SNARK 20050129b May 2005 Technicality - interprets cons/2 and hence finds some proofs that don't exist for problem that use cons as a predicate, e.g., COL094-2
Mace2 2.2 June 2004 Found SYN071-1 to be satisfiable, while testing for CASC-J2
Mace4 2003-B May 2004 Bug in clausifier exposed by finding ALG140+1 to be satisfiable
E-SETHEO csp03 May 2004 Found SWC128-1 to be satisfiable
CiME 2 July 2003 Found contradiction in output, both ways, e.g.,
BOO036-1 has satisfiable status; CiME 2 says it has found a theorem
COL053-1 has unsatisfiable status; CiME 2 says it has found a satisfiable
TGTP C-15 June 2003 Claessen pointed out TGTP proofs for satisfiable sets
MUSCADET 2.3 June 2002 Found a proof for non-theorems, e.g., NLP043+1.p
MUSCADET 2.0 June 2001 Failed soundess testing for CASC-JC, due to an internal use of a symbol that occured as a predicate. Fixed for CASC-JC.
Gandalf c2.1 March 2001 Reported that some satisfiable sets were unsatisfiable. This is the version of Gandalf that competed in CASC-17. Found in testing by Geoff.
Vampire 1.17 March 2001 Reported that some unsatisfiable sets were satisfiable. Found in testing of this non-public Vampire release, by Geoff.
E 0.5 August 1999 See the E-SETHEO report above. Disqualified from being ranked in CASC-16, but the data from the competition is still valid.

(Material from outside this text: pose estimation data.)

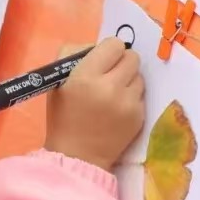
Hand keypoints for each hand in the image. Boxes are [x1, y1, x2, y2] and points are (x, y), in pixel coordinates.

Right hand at [44, 37, 144, 171]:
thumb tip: (97, 47)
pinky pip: (141, 94)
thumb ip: (74, 55)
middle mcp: (110, 87)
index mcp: (86, 75)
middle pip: (132, 57)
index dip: (108, 50)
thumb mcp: (58, 81)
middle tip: (111, 73)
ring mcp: (128, 103)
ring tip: (114, 92)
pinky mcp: (140, 116)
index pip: (114, 45)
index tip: (102, 60)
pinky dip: (131, 97)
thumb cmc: (63, 116)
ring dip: (128, 79)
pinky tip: (118, 108)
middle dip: (121, 62)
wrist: (77, 155)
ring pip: (140, 75)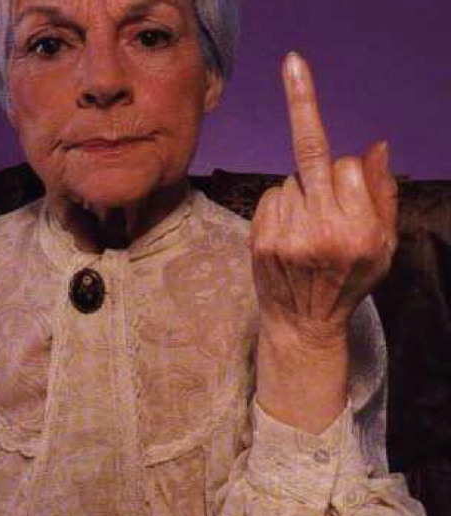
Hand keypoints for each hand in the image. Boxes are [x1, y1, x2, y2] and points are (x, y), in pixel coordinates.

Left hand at [251, 51, 397, 344]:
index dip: (348, 169)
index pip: (347, 165)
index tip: (328, 130)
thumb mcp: (382, 246)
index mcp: (358, 231)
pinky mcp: (259, 240)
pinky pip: (269, 196)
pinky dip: (279, 204)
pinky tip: (287, 232)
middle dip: (306, 121)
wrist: (302, 323)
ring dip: (300, 191)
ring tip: (307, 228)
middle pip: (312, 158)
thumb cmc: (348, 282)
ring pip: (289, 179)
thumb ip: (382, 195)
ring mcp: (285, 236)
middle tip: (293, 64)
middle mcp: (320, 230)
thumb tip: (377, 146)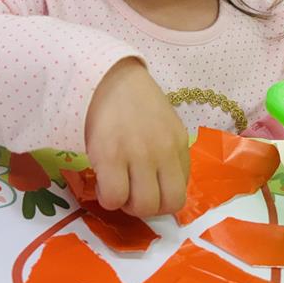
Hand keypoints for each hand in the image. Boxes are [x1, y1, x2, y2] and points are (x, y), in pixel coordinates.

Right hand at [84, 58, 189, 217]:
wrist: (106, 75)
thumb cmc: (133, 101)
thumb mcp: (164, 126)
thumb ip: (167, 155)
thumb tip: (159, 187)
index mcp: (179, 144)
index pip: (181, 192)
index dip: (161, 199)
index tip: (145, 189)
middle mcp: (164, 151)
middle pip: (168, 205)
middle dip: (147, 207)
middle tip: (130, 193)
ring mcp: (138, 154)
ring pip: (143, 206)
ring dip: (127, 204)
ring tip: (116, 187)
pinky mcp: (110, 155)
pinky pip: (114, 197)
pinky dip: (107, 197)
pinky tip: (102, 181)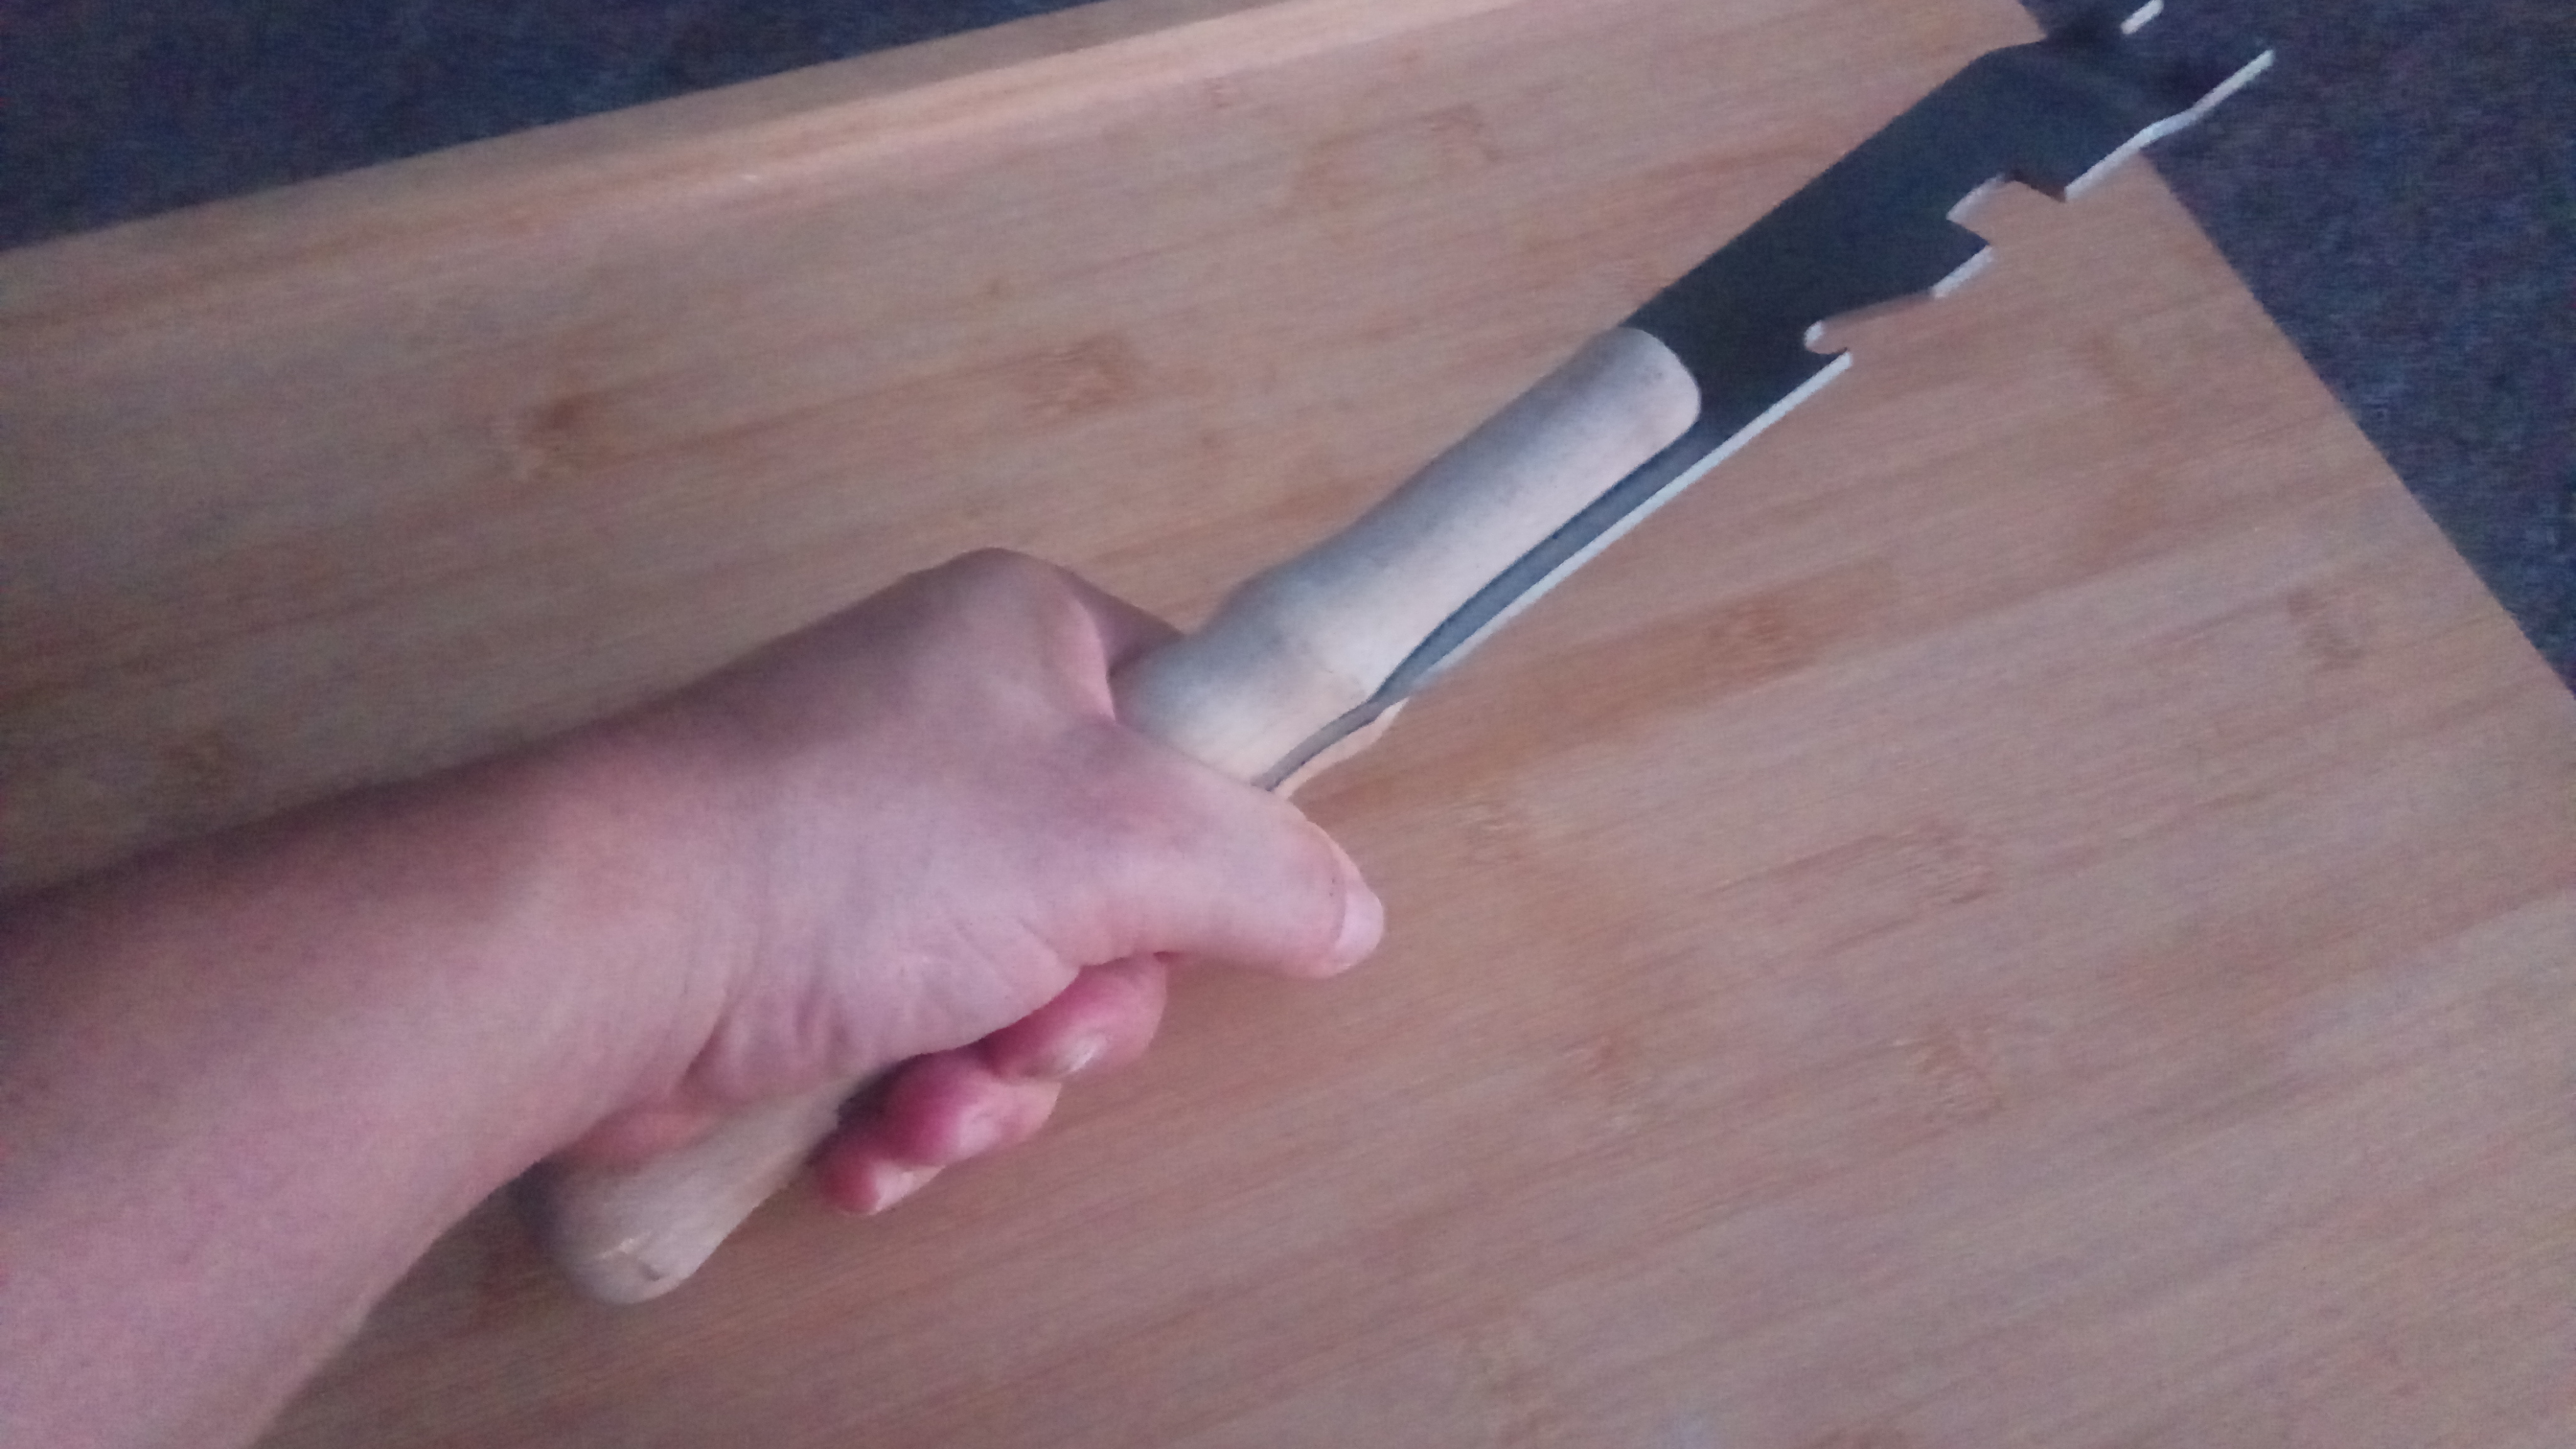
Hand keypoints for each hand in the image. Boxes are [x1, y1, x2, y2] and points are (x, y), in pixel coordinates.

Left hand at [557, 550, 1381, 1212]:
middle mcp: (951, 730)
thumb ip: (1261, 872)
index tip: (1188, 925)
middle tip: (1032, 1033)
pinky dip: (909, 1109)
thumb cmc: (872, 853)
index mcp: (1029, 647)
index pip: (1191, 729)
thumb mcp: (1118, 840)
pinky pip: (922, 1040)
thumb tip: (1349, 913)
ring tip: (925, 1104)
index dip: (1212, 845)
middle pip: (1117, 893)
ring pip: (1021, 991)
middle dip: (1082, 1008)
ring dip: (993, 1083)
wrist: (608, 949)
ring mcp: (871, 844)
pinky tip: (866, 1147)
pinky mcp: (802, 952)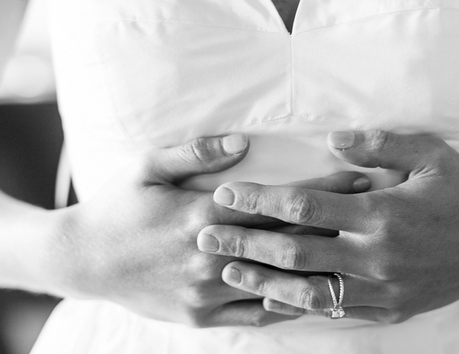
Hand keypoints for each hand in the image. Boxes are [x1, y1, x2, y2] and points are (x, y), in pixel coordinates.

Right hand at [45, 134, 369, 327]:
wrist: (84, 260)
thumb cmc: (118, 207)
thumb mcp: (146, 167)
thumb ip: (195, 152)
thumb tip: (240, 141)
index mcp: (202, 214)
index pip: (276, 202)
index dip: (321, 192)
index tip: (356, 180)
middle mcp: (211, 255)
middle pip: (286, 242)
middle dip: (334, 227)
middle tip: (375, 217)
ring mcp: (207, 291)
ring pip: (277, 282)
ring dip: (320, 269)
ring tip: (359, 257)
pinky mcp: (201, 317)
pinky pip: (255, 315)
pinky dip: (288, 306)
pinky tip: (317, 298)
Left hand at [197, 130, 458, 322]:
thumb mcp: (429, 153)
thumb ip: (379, 144)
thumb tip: (331, 138)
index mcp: (383, 213)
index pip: (306, 207)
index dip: (261, 200)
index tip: (226, 194)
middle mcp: (378, 256)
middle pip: (296, 253)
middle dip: (245, 243)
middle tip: (204, 237)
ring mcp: (383, 289)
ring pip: (310, 290)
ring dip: (263, 280)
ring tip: (227, 270)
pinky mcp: (389, 310)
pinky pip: (336, 310)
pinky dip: (300, 305)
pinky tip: (271, 298)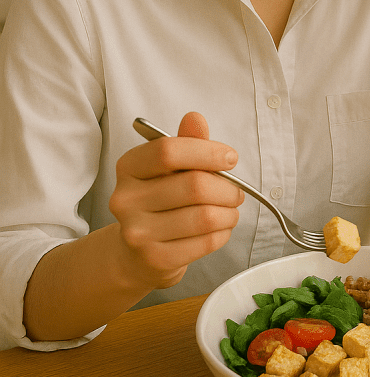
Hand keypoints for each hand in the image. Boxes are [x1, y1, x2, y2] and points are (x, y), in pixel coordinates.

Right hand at [109, 112, 243, 289]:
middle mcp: (126, 199)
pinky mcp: (154, 259)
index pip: (168, 151)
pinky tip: (220, 228)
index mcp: (128, 167)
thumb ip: (186, 143)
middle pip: (194, 185)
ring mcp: (138, 232)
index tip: (230, 158)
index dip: (207, 152)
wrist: (136, 254)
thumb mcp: (169, 168)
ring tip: (231, 210)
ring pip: (204, 216)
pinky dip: (223, 233)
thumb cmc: (160, 201)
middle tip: (237, 191)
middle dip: (228, 188)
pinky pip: (205, 242)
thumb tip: (195, 118)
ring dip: (229, 213)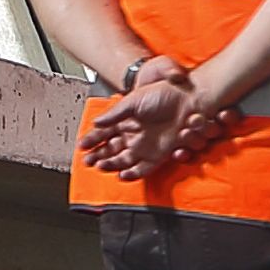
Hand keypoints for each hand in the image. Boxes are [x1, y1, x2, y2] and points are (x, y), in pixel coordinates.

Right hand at [80, 72, 212, 175]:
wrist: (187, 99)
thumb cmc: (163, 94)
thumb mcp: (133, 100)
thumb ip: (115, 114)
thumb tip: (96, 122)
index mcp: (125, 121)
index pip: (104, 134)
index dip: (92, 141)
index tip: (82, 146)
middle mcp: (134, 135)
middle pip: (111, 150)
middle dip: (98, 156)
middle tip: (87, 161)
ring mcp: (146, 146)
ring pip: (123, 160)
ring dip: (111, 165)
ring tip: (100, 167)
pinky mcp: (159, 155)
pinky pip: (143, 168)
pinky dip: (132, 173)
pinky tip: (121, 175)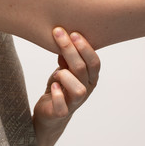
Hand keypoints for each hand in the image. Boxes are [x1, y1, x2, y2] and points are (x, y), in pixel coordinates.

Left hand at [33, 27, 100, 145]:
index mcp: (90, 78)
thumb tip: (65, 38)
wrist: (50, 112)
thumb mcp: (65, 68)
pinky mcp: (60, 112)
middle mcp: (86, 90)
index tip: (73, 32)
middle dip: (70, 49)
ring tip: (56, 72)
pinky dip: (57, 95)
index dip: (85, 47)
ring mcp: (74, 103)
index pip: (94, 62)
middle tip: (58, 34)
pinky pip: (62, 106)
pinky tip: (53, 85)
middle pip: (82, 69)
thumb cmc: (59, 87)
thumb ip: (68, 57)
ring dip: (66, 75)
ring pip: (78, 89)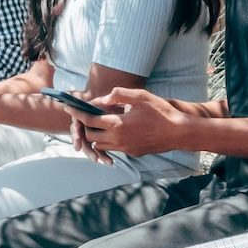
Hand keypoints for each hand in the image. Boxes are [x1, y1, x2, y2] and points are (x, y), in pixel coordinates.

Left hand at [70, 88, 185, 157]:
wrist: (178, 133)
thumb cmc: (161, 112)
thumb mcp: (141, 96)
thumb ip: (119, 94)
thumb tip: (104, 98)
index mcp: (117, 124)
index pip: (89, 119)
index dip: (77, 113)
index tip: (68, 108)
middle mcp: (117, 139)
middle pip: (91, 135)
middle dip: (86, 125)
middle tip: (87, 115)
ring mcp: (125, 148)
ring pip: (101, 144)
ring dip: (97, 134)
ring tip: (101, 123)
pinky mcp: (132, 153)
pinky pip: (114, 149)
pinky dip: (109, 141)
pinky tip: (117, 131)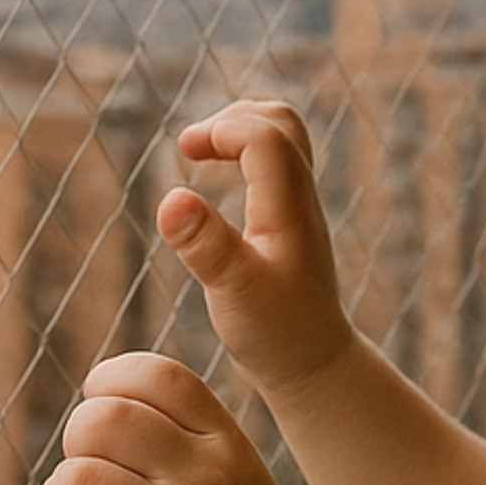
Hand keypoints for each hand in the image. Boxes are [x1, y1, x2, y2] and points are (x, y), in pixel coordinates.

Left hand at [34, 352, 331, 484]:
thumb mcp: (239, 481)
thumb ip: (186, 440)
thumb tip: (97, 406)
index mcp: (228, 447)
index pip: (157, 376)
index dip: (111, 385)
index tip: (106, 423)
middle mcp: (204, 481)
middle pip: (102, 420)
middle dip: (77, 446)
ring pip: (73, 483)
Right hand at [160, 100, 354, 397]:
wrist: (314, 365)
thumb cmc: (276, 334)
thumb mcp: (233, 292)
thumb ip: (205, 245)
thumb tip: (171, 197)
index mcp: (289, 209)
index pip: (264, 135)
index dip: (221, 129)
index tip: (185, 153)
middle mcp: (301, 200)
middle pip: (282, 121)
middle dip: (231, 119)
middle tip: (191, 148)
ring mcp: (299, 209)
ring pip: (281, 140)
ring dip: (238, 134)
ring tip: (199, 155)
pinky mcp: (291, 223)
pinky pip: (274, 166)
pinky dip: (242, 157)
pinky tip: (215, 186)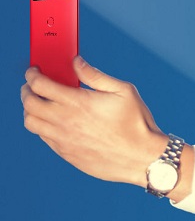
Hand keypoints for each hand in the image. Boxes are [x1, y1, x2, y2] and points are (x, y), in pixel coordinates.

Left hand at [21, 56, 167, 186]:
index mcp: (78, 103)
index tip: (34, 71)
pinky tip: (54, 122)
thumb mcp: (123, 91)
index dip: (32, 74)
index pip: (40, 84)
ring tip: (39, 104)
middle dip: (26, 90)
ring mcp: (63, 140)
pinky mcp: (66, 154)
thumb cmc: (137, 123)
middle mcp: (65, 121)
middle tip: (32, 86)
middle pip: (28, 103)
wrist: (142, 158)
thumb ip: (96, 75)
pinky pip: (43, 137)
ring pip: (30, 122)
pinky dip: (42, 126)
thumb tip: (76, 63)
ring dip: (30, 110)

E-SETHEO 99csp August 1999 Change in TPTP problem status (set as unsatisfiable by E-SETHEO results data submitted to the collection) conflicted with the results data. Problem traced to the E 0.5 component. Disqualified from being ranked in CASC-16, but the data from the competition is still valid.
HOTTER 0.0 CASC-16, July 1999 Failed soundness testing. One binary used in both the prover and the model generator. Failed first one way, repaired and failed the other way, repaired again and failed back the first way. Both versions disqualified by panel.
Vampire 0.0 May 1999 Data submitted to the results collection conflicted. Repaired for CASC-16.
Bliksem 1.00 August 1998 Busted after CASC-15, after an "impressive performance". Disqualified from CASC-15. Repaired in Bliksem v1.01.
PROTEIN V2.00 (I think) Early 1997 (I think) Data submitted to the results collection conflicted. Repaired for CASC-14.
I-THOP Early 1997 Data submitted to the results collection conflicted. Repaired for CASC-14.
Violet CASC-13, July 1996 Failed soundness testing, due to error in equality transformation. Repaired in time for the competition.
CLIN Ages ago Data submitted to the results collection conflicted. Can't recall how this was resolved.
Otter 3.0.? Ages ago Busted on a technicality, as Otter interpreted any predicate starting with eq as equality. TPTP has predicates other than equal/2 starting with eq. New Otter flag tptp_eq introduced to fix it.